Ils étaient deux, à se regarder dans les yeux, sans oser encore se tenir la main. Il leur avait fallu tant de temps pour comprendre, et tant de temps encore pour oser se l’avouer et oser se donner une chance. Luc et Thomas le blond, gardaient pour l’instant leur secret pour eux. Ils craignaient la réaction des copains. Comprendraient-ils seulement ? Accepteraient-ils ce changement sans justement que cela ne change tout à leur amitié ? Sylvestre, oui, sans aucun doute. Mais les autres ?
Il était seul, dans le hall d’attente de l’aéroport. Après avoir rêvé toute son enfance et sa jeunesse de découvrir les îles merveilleuses décrites par les plus grands auteurs et explorateurs ; après avoir essayé (vainement) d’accepter une petite vie tranquille et ordinaire d’ouvrier en usine, il avait fini par s’effondrer sur lui-même, comme une étoile en bout de course. Le médecin avait parlé de burn-out et c’était exactement ça : il lui semblait que quelqu’un avait éteint la lumière à l’intérieur de lui. Alors il s’était enfin décidé… Dans deux heures, l’avion décollait.
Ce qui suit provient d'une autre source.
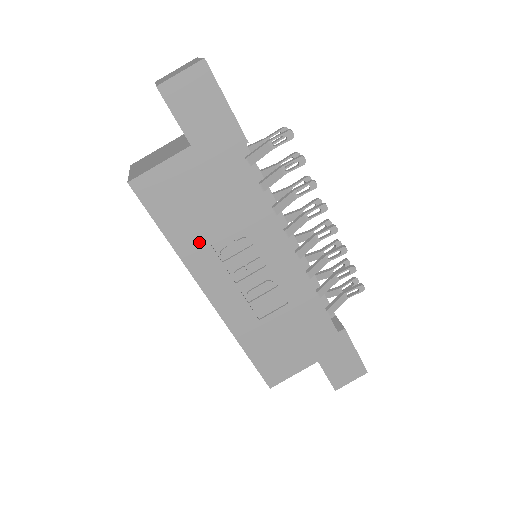
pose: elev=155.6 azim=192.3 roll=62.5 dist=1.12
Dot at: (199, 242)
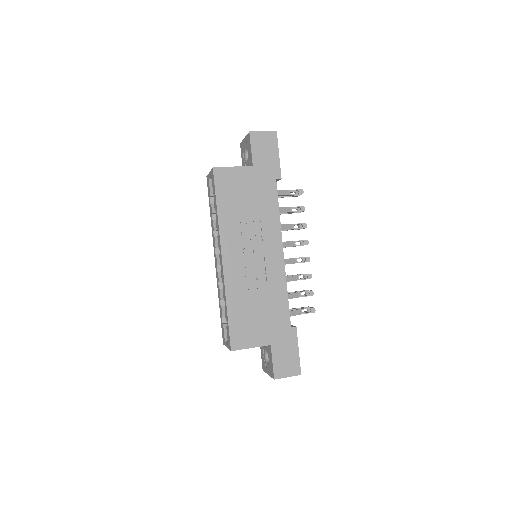
Dot at: (233, 219)
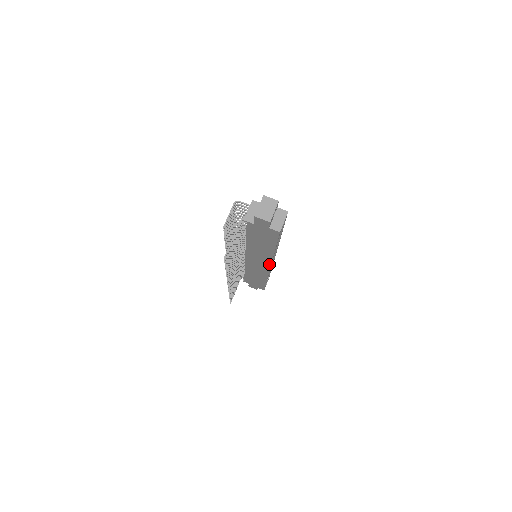
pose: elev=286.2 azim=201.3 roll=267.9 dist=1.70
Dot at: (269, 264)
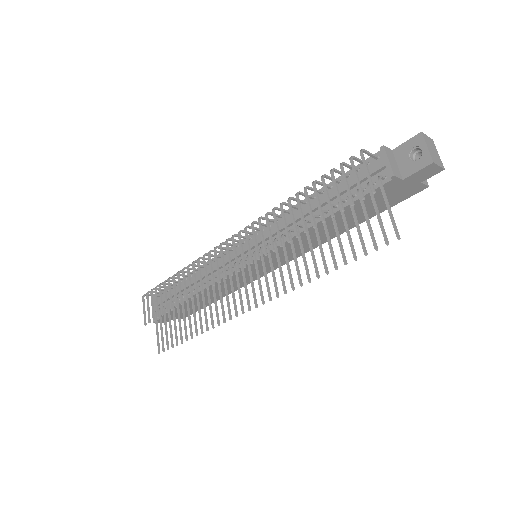
Dot at: (289, 260)
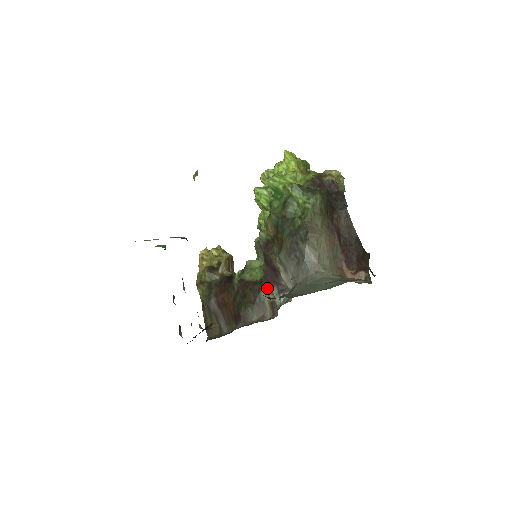
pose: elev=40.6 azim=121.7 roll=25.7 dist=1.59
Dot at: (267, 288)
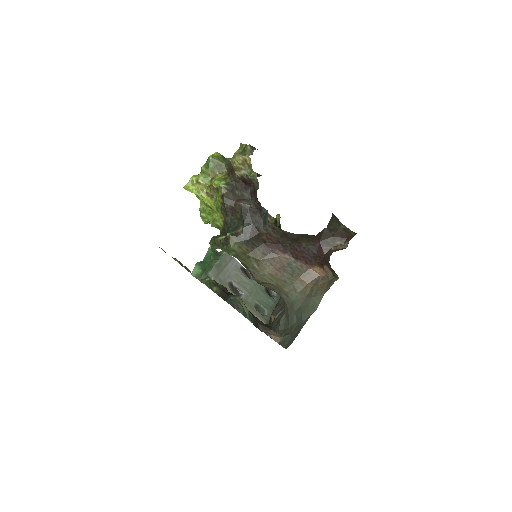
Dot at: occluded
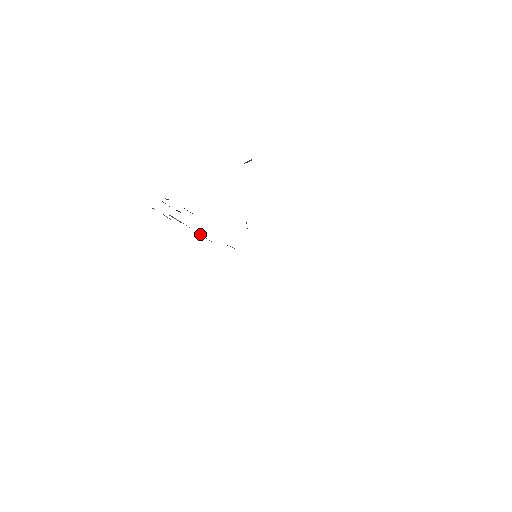
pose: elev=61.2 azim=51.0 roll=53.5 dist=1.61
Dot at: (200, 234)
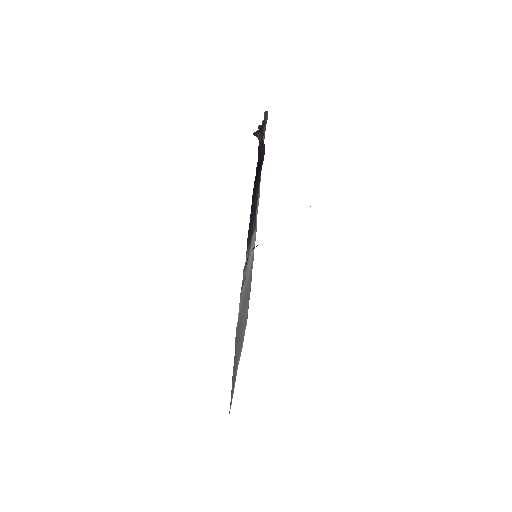
Dot at: occluded
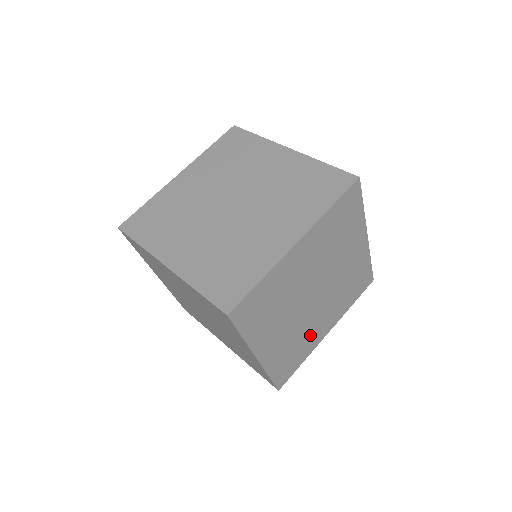
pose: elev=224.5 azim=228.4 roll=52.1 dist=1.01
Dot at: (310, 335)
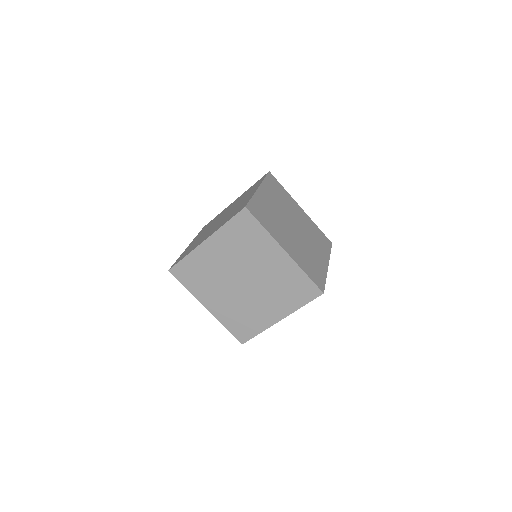
Dot at: (256, 313)
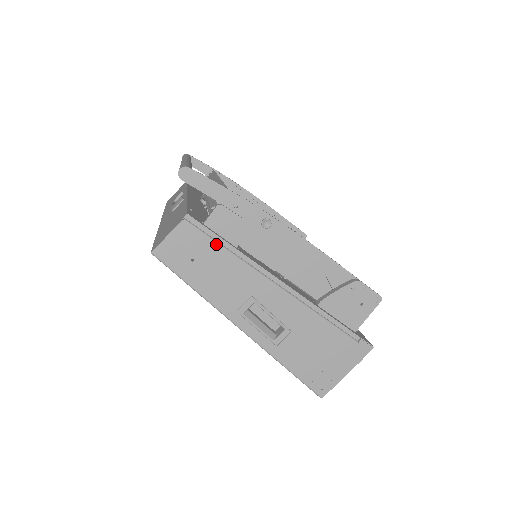
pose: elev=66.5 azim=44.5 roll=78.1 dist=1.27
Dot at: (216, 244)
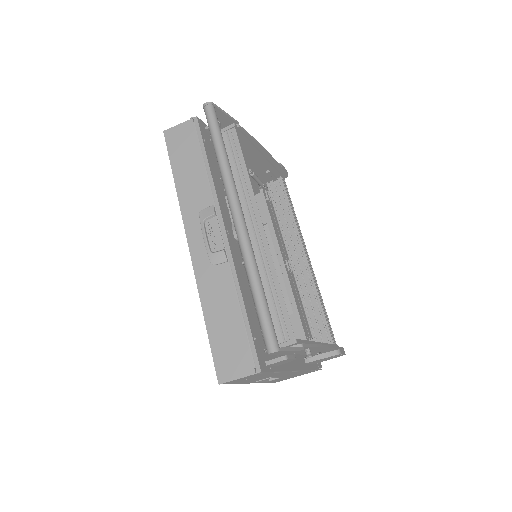
Dot at: (269, 373)
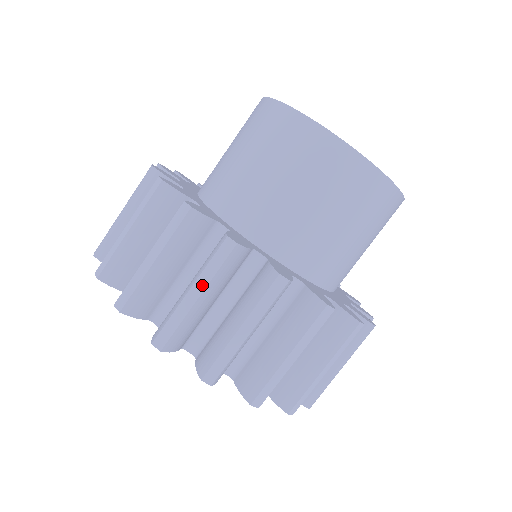
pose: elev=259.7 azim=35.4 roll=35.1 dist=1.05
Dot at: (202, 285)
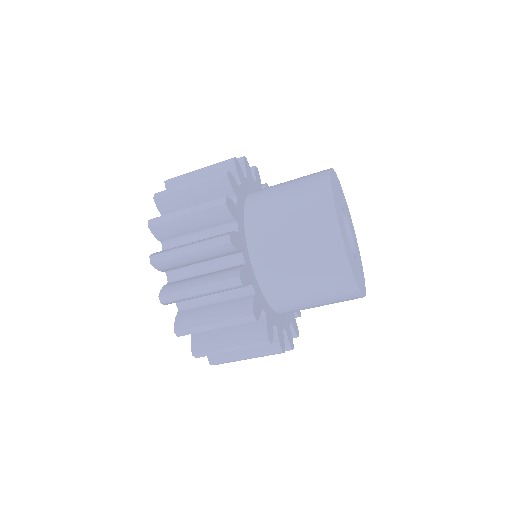
Dot at: occluded
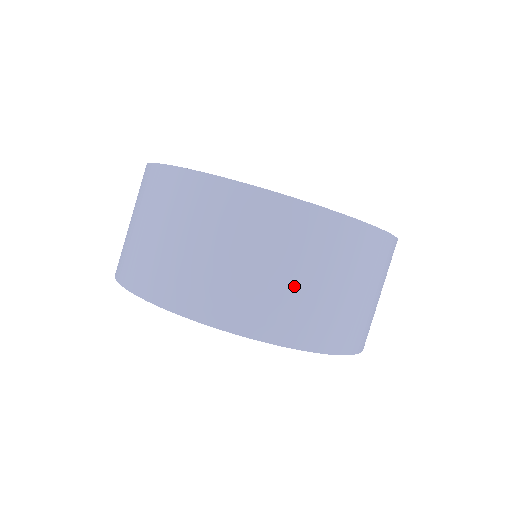
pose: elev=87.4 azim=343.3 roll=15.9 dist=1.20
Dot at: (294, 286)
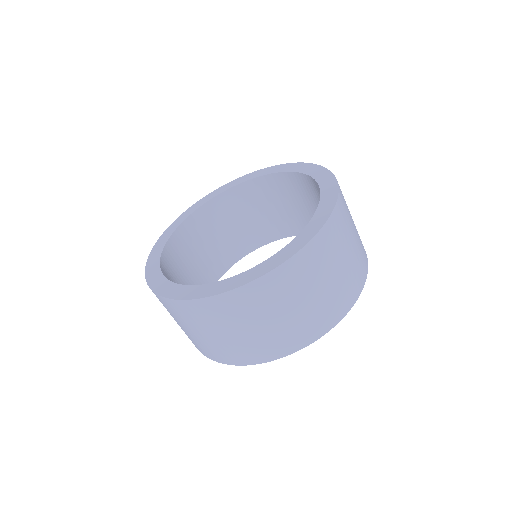
Dot at: (255, 333)
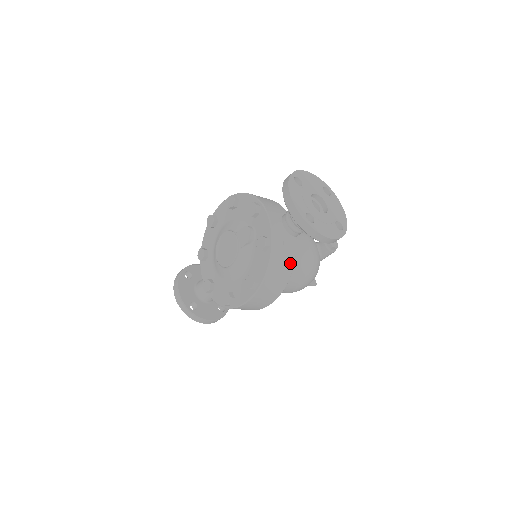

Qui aurait cru qu’il se marierait ? Et à cinquante ans passés… Serge, le fort en gueule, plus intéressé par les copains que par la vie de couple. Et puis il avait croisé Nathalie… Et, à ses noces, ils y étaient tous, ceux qu’il avait conviés jadis. Tous, excepté Sylvestre qui s’en était allé dormir dans des jardins enchantés, très loin, de l’autre côté de la Terre… Les carrures terribles s’étaient avachies, les épaules larges affaissées… Ils étaient devenus des hommes.